◆ Your goal: Without changing a word, repeat the data, and include no pictures.
+++ Extracted material
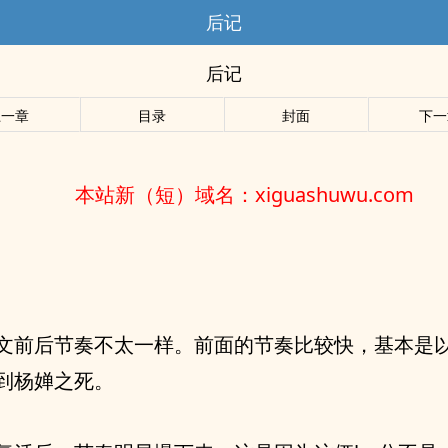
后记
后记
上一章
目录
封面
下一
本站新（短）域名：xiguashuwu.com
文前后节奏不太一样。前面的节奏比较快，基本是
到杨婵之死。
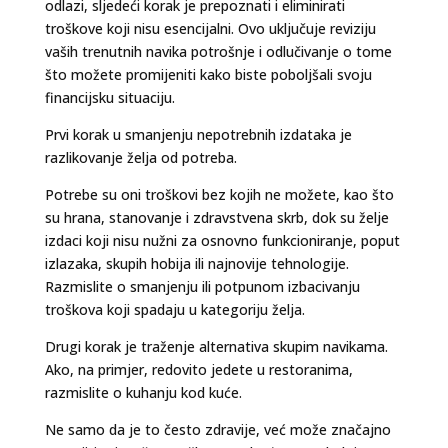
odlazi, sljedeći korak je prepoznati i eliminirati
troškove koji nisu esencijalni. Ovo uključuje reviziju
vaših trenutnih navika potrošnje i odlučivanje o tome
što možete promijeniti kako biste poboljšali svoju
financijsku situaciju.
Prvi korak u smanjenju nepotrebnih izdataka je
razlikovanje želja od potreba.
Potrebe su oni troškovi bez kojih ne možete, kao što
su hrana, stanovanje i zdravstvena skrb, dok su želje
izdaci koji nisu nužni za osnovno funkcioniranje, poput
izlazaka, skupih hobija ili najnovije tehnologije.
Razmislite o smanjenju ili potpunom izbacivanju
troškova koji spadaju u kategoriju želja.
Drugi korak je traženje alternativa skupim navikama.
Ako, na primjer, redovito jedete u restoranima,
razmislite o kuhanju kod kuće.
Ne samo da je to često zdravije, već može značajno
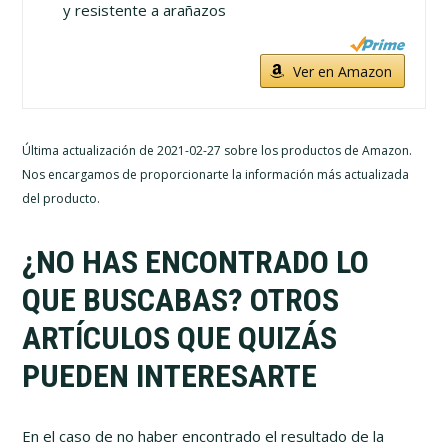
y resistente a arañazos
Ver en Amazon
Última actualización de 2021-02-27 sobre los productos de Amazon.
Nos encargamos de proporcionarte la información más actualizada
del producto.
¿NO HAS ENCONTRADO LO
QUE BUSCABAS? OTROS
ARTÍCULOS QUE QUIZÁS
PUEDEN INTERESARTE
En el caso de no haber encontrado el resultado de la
++++++
◆ Expected answer:
后记
后记
上一章
目录
封面
下一
本站新（短）域名：xiguashuwu.com
文前后节奏不太一样。前面的节奏比较快，基本是
到杨婵之死。
odlazi, sljedeći korak je prepoznati i eliminirati
troškove koji nisu esencijalni. Ovo uključuje reviziju
vaših trenutnih navika potrošnje i odlučivanje o tome
što možete promijeniti kako biste poboljšali svoju
financijsku situaciju.
Prvi korak u smanjenju nepotrebnih izdataka je
razlikovanje želja od potreba.
Potrebe su oni troškovi bez kojih ne možete, kao što
su hrana, stanovanje i zdravstvena skrb, dok su želje
izdaci koji nisu nužni za osnovno funkcioniranje, poput
izlazaka, skupih hobija ili najnovije tehnologije.
Razmislite o smanjenju ili potpunom izbacivanju
troškova koji spadaju u kategoriju želja.
Drugi korak je traženje alternativa skupim navikama.
Ako, na primjer, redovito jedete u restoranima,
razmislite o kuhanju kod kuće.
Ne samo da je to često zdravije, već može značajno
y resistente a arañazos
Ver en Amazon
Última actualización de 2021-02-27 sobre los productos de Amazon.
Nos encargamos de proporcionarte la información más actualizada
del producto.
¿NO HAS ENCONTRADO LO
QUE BUSCABAS? OTROS
ARTÍCULOS QUE QUIZÁS
PUEDEN INTERESARTE
En el caso de no haber encontrado el resultado de la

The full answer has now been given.